**Required work**. Go through the entries below line by line and count those containing "التراجع"; the answer is that count alone.
====
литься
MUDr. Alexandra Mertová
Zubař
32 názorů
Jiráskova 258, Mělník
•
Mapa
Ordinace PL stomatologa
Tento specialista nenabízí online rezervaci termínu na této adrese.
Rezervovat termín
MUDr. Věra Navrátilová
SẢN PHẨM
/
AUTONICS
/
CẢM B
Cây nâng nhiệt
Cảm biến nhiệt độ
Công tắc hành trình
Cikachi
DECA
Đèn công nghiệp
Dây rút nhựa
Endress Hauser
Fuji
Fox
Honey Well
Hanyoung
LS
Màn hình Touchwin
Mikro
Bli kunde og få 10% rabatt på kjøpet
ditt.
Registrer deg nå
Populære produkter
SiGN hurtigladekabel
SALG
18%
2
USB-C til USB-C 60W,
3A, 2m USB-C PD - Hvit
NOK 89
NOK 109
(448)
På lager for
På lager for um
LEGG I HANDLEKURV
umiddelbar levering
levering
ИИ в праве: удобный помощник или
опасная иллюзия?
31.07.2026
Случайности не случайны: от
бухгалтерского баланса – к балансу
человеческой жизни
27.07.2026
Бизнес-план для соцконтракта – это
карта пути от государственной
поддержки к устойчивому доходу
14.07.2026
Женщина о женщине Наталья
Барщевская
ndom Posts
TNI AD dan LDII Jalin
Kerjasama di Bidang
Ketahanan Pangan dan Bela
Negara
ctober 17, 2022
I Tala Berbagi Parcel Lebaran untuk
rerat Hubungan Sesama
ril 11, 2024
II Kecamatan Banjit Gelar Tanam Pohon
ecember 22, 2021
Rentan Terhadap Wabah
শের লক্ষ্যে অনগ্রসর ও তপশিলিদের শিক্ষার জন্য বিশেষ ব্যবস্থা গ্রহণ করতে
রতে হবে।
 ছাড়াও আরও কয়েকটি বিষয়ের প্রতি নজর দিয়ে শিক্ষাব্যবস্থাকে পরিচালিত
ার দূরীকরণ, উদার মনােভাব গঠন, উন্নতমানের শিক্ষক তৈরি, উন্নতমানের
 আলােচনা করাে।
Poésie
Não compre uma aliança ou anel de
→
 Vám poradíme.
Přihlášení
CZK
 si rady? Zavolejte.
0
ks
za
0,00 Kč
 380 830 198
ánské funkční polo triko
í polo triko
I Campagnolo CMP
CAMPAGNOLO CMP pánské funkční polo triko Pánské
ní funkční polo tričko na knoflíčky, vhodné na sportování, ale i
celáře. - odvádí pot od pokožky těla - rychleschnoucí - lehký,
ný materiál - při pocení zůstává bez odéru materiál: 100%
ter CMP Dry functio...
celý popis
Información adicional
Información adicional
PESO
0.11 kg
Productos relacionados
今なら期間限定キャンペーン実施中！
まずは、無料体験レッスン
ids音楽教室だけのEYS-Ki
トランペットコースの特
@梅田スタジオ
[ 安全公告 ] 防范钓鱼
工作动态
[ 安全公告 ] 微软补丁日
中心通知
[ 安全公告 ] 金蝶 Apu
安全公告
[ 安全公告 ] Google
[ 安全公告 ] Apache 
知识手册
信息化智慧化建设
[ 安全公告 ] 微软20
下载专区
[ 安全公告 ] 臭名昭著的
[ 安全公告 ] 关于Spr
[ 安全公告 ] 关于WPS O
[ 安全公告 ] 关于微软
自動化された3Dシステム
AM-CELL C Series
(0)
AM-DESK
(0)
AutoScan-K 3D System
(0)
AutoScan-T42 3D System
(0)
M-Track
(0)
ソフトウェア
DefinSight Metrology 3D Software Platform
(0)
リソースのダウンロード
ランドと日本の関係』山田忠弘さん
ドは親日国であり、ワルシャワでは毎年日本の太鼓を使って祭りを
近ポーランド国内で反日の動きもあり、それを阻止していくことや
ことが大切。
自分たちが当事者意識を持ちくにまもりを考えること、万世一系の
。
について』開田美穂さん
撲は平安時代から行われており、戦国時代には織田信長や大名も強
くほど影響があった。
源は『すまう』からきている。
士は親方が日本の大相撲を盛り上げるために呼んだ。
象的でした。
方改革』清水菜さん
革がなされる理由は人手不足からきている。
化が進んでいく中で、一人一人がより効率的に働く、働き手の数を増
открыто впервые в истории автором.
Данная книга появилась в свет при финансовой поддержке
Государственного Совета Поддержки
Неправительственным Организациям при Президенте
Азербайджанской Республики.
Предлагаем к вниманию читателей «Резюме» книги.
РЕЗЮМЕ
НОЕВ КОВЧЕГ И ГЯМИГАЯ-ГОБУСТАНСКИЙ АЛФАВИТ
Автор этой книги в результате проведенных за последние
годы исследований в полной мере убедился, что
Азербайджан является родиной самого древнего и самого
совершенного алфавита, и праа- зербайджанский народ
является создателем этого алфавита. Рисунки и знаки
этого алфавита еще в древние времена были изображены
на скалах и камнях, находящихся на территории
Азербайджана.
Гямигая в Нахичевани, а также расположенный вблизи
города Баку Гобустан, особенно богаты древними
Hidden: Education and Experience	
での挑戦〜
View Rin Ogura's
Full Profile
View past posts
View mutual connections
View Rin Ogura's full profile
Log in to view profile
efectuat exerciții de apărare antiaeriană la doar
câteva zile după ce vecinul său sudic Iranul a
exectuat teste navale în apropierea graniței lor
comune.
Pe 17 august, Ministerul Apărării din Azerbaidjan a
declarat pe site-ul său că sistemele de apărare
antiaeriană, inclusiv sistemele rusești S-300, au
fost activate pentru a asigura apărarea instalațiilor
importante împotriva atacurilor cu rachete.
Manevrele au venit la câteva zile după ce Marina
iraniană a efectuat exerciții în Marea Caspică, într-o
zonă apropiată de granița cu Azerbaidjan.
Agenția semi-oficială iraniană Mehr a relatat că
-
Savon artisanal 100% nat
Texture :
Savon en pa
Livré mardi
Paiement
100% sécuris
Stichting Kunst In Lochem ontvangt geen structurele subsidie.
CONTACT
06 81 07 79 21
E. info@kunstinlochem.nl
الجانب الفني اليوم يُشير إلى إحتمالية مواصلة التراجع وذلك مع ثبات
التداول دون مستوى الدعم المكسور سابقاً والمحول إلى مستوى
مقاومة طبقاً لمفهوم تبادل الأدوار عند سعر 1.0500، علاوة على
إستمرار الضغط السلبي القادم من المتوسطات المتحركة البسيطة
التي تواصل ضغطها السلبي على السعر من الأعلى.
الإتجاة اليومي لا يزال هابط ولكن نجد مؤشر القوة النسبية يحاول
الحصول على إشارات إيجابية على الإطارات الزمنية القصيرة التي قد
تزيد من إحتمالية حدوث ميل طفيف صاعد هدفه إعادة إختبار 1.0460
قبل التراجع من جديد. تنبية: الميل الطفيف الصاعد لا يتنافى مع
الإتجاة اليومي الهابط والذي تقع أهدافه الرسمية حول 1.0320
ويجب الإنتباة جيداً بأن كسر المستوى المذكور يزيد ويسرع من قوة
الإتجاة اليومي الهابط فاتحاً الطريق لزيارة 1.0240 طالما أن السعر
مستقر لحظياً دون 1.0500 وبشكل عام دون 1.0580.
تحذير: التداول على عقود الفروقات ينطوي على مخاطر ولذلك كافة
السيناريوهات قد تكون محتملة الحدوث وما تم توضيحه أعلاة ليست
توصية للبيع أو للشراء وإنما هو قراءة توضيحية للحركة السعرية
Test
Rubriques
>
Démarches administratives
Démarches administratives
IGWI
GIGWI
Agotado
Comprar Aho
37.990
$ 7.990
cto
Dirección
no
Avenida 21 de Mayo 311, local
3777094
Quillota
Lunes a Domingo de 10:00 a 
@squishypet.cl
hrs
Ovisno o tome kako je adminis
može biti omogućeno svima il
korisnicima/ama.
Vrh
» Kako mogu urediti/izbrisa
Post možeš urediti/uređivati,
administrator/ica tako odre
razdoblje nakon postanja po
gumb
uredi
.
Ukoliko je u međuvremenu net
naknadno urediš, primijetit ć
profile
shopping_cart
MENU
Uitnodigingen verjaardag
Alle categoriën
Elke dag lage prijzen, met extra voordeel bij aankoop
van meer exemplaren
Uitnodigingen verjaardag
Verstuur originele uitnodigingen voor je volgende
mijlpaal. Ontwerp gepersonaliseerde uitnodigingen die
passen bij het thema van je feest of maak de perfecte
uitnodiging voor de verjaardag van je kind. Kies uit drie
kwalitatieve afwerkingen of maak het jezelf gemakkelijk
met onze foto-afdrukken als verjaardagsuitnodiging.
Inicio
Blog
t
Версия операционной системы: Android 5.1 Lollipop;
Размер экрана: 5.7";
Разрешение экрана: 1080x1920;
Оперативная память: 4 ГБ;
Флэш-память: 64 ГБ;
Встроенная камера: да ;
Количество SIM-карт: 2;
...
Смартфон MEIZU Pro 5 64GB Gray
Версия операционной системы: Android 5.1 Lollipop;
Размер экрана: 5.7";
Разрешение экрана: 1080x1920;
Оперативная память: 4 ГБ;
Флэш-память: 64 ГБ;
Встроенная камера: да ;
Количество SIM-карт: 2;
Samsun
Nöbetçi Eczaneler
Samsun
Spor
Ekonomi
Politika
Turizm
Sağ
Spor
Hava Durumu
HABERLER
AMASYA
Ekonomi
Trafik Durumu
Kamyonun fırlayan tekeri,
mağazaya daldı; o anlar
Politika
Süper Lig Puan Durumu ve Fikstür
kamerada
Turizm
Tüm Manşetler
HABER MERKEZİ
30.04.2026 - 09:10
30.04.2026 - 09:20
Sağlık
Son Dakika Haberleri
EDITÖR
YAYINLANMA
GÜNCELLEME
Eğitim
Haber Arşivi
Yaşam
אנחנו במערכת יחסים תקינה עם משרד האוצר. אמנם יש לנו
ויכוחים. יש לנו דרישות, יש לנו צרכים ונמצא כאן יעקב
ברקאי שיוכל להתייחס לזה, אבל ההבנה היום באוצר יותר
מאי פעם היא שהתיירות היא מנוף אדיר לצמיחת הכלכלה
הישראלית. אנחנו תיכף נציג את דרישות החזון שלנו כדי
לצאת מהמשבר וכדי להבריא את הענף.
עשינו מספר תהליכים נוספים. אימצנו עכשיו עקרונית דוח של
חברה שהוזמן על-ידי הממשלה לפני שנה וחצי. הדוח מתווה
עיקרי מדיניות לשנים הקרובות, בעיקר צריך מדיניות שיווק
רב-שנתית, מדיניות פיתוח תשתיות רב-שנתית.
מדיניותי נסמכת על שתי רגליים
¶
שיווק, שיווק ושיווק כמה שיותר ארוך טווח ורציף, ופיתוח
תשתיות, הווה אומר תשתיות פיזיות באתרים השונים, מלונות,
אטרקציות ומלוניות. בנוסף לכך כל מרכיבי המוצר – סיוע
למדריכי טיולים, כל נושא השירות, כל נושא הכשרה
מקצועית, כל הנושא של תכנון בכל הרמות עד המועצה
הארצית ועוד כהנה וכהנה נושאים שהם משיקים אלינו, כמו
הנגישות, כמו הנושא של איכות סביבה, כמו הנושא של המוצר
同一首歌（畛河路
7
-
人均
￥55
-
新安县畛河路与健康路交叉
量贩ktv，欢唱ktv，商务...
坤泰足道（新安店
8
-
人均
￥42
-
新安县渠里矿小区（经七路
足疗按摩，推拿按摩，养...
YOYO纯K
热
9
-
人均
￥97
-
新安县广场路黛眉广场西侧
====
**Output**. 2